**Your assignment**.
Across the data below, state how many lines hold "none", and reply with nothing but that number.

**Data shown**.

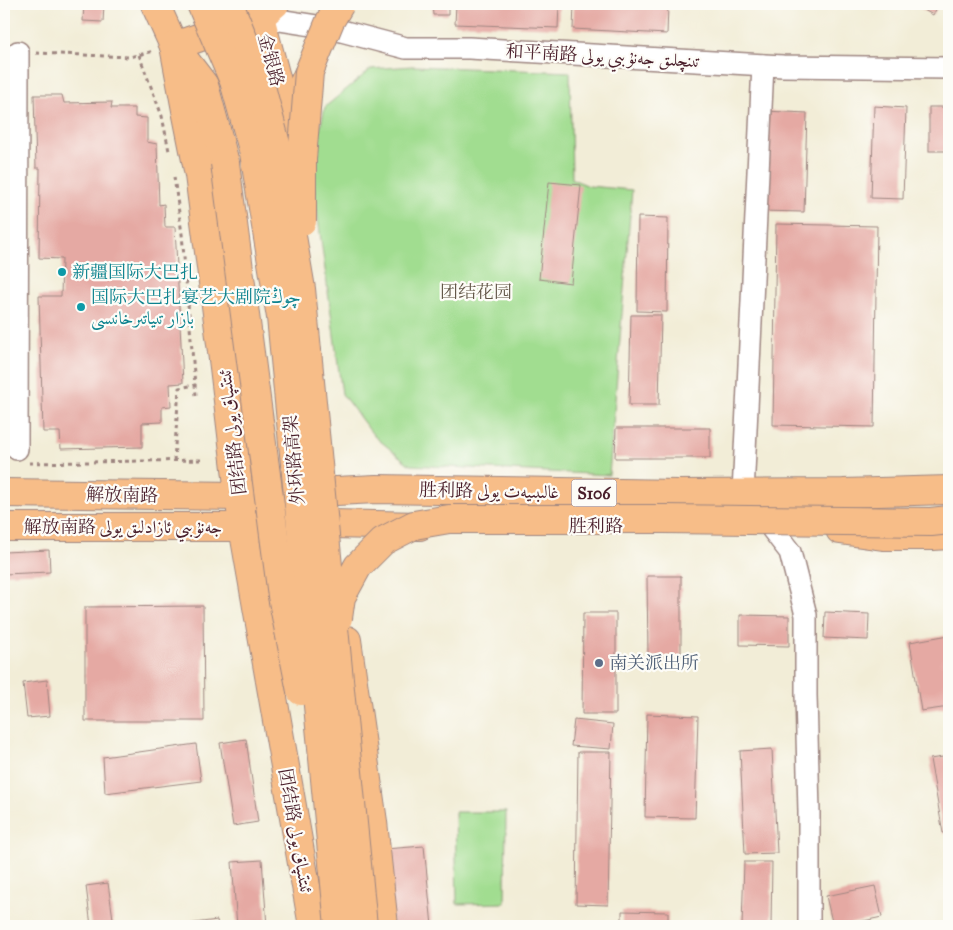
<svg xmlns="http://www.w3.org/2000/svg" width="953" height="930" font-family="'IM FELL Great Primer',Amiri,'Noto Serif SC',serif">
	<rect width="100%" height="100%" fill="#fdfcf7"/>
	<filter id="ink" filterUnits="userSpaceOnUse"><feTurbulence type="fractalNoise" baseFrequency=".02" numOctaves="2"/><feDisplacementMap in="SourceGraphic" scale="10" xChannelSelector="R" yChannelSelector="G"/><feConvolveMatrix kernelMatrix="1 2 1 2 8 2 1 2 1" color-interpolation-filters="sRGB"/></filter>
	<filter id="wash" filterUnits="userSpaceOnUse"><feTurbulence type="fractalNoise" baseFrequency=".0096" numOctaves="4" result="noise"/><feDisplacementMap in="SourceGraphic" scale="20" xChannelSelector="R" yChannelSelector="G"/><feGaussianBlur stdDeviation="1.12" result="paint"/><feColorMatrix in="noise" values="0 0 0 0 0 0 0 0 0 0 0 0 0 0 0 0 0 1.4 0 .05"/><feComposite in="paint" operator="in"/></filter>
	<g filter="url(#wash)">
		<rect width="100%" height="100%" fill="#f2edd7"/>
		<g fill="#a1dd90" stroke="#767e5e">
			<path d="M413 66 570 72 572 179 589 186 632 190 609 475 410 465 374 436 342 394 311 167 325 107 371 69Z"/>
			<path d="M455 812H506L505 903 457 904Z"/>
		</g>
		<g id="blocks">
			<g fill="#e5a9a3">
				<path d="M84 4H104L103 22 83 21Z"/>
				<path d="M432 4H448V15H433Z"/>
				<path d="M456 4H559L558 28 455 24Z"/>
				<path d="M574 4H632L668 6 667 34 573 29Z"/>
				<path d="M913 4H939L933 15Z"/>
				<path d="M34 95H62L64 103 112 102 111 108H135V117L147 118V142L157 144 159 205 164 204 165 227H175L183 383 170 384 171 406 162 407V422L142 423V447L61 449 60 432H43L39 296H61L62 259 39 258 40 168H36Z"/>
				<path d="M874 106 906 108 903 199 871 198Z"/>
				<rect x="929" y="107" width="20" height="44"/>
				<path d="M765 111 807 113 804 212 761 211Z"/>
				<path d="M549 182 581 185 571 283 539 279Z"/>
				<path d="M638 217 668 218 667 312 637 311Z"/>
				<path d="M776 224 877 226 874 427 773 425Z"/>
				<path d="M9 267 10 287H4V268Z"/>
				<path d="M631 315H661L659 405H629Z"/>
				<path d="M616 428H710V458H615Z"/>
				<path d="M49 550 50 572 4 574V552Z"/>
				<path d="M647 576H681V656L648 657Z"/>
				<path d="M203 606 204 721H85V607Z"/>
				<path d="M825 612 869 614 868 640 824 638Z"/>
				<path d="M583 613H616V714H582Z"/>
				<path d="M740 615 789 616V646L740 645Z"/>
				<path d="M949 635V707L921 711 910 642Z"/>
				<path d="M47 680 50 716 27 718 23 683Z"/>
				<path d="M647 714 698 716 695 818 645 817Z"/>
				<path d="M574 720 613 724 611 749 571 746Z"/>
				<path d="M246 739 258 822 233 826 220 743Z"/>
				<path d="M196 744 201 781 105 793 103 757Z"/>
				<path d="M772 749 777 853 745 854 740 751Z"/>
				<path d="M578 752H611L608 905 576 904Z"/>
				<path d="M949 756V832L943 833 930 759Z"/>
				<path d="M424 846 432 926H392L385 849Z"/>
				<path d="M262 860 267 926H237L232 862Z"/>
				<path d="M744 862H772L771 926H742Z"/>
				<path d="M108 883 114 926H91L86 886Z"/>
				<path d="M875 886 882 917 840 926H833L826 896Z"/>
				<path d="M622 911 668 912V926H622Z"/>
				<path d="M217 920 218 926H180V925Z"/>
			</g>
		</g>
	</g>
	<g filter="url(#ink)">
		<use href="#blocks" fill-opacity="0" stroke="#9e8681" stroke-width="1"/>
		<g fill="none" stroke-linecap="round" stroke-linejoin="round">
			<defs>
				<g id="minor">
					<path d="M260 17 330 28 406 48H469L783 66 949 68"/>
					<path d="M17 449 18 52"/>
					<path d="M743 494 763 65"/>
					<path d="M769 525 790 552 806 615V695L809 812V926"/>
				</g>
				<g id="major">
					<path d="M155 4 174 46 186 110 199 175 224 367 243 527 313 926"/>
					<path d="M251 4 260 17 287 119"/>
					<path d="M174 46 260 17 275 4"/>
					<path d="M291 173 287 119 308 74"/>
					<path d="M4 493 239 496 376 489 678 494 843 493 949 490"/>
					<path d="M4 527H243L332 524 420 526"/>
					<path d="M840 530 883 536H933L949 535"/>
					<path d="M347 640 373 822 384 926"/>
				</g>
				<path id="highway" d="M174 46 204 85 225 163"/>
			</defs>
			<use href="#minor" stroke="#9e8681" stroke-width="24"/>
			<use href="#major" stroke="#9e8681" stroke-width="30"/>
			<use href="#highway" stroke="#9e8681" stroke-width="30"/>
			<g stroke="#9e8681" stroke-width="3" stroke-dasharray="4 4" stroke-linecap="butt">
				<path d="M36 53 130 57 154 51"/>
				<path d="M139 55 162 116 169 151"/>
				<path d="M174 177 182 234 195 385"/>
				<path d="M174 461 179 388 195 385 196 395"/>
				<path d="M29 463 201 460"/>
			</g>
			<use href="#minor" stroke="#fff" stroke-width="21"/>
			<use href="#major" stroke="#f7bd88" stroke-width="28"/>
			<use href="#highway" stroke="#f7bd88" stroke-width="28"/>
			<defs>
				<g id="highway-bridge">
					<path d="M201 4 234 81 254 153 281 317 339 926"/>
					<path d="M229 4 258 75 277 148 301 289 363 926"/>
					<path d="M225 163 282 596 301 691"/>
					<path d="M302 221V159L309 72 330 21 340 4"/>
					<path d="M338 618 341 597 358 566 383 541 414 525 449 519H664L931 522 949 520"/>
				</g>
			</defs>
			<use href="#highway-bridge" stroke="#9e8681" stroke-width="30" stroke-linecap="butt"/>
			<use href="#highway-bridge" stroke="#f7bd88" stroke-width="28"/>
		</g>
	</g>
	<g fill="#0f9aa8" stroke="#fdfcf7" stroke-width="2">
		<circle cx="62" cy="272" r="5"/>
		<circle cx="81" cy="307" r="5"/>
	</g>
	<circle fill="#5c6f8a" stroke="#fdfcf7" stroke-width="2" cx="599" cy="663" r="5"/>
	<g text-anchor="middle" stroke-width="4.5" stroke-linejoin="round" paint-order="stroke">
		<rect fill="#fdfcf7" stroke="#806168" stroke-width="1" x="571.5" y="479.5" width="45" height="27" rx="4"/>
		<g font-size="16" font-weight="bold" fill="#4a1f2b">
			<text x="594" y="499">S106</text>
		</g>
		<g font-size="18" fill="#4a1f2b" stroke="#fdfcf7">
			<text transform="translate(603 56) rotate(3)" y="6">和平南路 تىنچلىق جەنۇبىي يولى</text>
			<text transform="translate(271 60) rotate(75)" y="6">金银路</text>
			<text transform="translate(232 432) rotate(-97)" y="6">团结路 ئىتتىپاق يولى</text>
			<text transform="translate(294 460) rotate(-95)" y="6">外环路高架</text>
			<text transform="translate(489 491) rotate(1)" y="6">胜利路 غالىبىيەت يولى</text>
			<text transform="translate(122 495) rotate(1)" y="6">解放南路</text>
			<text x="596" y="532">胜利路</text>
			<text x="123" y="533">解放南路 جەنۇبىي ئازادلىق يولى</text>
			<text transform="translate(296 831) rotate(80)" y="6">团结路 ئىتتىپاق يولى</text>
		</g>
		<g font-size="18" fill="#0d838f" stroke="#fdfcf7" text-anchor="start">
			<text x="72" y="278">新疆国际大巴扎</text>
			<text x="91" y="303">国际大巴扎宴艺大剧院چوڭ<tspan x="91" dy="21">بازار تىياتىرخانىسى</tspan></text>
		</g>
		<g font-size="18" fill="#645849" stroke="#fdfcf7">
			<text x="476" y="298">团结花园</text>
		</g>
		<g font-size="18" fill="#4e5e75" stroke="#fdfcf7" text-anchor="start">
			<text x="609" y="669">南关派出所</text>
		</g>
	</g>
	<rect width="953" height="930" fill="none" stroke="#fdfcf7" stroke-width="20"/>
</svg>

**Response area**.
2